L’entreprise va alors négocier avec l’autorité par le biais d’une transaction : la convention judiciaire d’intérêt public (CJIP), une forme de transaction pénale entre l’État et l’entreprise. Afin d’éviter le procès devant le tribunal judiciaire, la personne morale doit d’abord reconnaître les faits et accepter la qualification pénale retenue. Il peut s’agir de faits de corruption, mais également des infractions connexes comme le trafic d’influence, le blanchiment, ou la fraude fiscale.

Pour que cette transaction aboutisse, elle requiert la coopération de l’entreprise à ses frais avec les autorités de poursuite. L’entreprise s’acquittera alors d’une amende d’intérêt public auprès du Trésor public. Le montant de l’amende est déterminé proportionnellement aux avantages tirés des atteintes à la probité, dans une limite de 30 % du chiffre d’affaires moyen annuel calculé sur les trois derniers chiffres d’affaires annuels. Cette CJIP comprend en outre l’obligation pour l’entreprise de se soumettre à un programme de mise en conformité sous le contrôle de l’AFA pour une durée de 3 ans.

Cette démarche de co-régulation État-entreprise comporte des avantages pour l’entreprise, comme nous l’avons analysé dans un article de recherche récent. S’agissant d’une transaction, aucune déclaration de culpabilité pour corruption ne sera prononcée ; l’entreprise échappe aux peines de confiscation du produit de la corruption et peut poursuivre normalement ses activités sans être écartée des marchés publics nationaux et étrangers.

Début 2020, le groupe Airbus a ainsi conclu un accord avec des tribunaux français, britannique et américain pour échapper aux poursuites en échange d’un versement de 3,6 milliards d’euros aux trois États concernés. Les faits concernaient des rémunérations d’intermédiaires commerciaux qui devaient assister l’entreprise dans ses négociations commerciales avec ses clients étatiques et privés.

L’enquête pour corruption avait été coordonnée par l’AFA, le Département of Justice américain et l’autorité britannique Serious Fraud Office (SFO). La pertinence des informations données par Airbus dans le cadre de cette enquête a été analysée par l’AFA. La coopération de l’avionneur à cette enquête a ainsi permis d’aboutir à l’accord pour tourner la page, sans divulguer d’informations confidentielles aux autorités étrangères.

Le fait d’avoir consacré les possibilités de contrôle des programmes de compliance en France par l’AFA permet donc de traiter les faits de corruption, en répondant aux impératifs internationaux, et en préservant les intérêts des entreprises susceptibles d’être condamnées par les autorités étrangères.

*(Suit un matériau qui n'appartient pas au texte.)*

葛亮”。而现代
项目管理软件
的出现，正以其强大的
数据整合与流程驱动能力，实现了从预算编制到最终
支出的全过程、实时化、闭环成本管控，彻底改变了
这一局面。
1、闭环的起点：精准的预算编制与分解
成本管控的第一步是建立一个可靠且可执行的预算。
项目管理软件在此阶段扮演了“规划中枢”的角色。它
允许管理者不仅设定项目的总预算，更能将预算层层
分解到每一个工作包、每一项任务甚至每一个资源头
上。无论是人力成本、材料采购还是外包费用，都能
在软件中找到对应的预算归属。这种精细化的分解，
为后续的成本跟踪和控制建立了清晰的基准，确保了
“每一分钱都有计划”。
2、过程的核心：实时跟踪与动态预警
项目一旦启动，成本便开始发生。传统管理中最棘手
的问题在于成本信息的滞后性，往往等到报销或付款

Toutefois, la loi Sapin n’a pas écarté tous les risques. En effet, la CJIP est conditionnée par le degré de coopération de l’entreprise. Cette dernière doit procéder à une enquête interne en s’aidant de cabinets d’audit et de conseils. Les résultats de cette enquête doivent être communiqués à l’autorité judiciaire : il s’agit des éléments destinés à prouver les faits de corruption et à identifier les responsables au sein de l’entreprise.

Par conséquent, c’est à l’entreprise de concourir à la manifestation de la vérité, rôle en principe dévolu à l’autorité judiciaire. En effet, l’entreprise doit, en amont, reconnaître les faits tout en s’interdisant la possibilité de revenir sur son aveu sous peine de procès pénal. Il s’agit d’une forme d’auto-incrimination. Elle s’engage ensuite à procéder à ladite enquête qui comprend notamment les auditions des salariés, des managers et des cadres-responsables (fonctions achats, comptabilité, finance) afin d’établir les manquements.

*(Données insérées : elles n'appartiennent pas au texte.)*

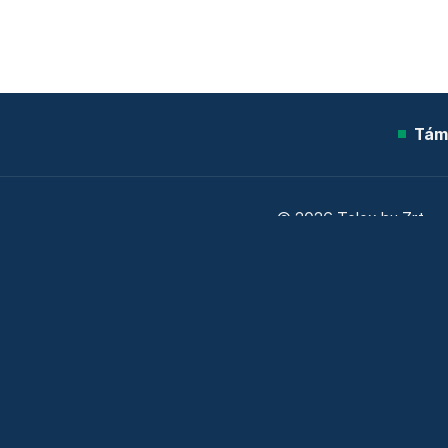
Tám
© 2026 Telex.hu Zrt.
Sütitájékoztató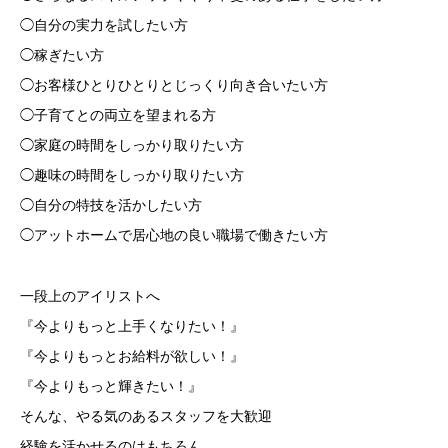
◯自分の実力を試したい方
◯稼ぎたい方
◯お客様ひとりひとりとじっくり向き合いたい方
◯子育てとの両立を望まれる方
◯家庭の時間をしっかり取りたい方
◯趣味の時間をしっかり取りたい方
◯自分の特技を活かしたい方
◯アットホームで居心地の良い職場で働きたい方
一段上のアイリストへ
『今よりもっと上手くなりたい！』
『今よりもっとお給料が欲しい！』
『今よりもっと輝きたい！』
そんな、やる気のあるスタッフを大歓迎
経験を活かせるのはもちろん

Or, si la CJIP n’est pas validée, l’entreprise risque d’être poursuivie pour corruption sur la base de documents qu’elle a elle-même fournis. En d’autres termes, l’enquête interne effectuée par l’entreprise peut se retourner contre elle dans le cadre d’un procès pénal. De plus, la CJIP ne s’adresse qu’à l’entreprise en sa qualité de personne morale et non aux personnes physiques à l’inverse du système américain. Cela signifie que l’accord transactionnel avec une personne morale n’empêche pas le procès pénal du dirigeant, des cadres-salariés ou des salariés identifiés comme responsables.

La version originale de cet article a été publiée sur The Conversation.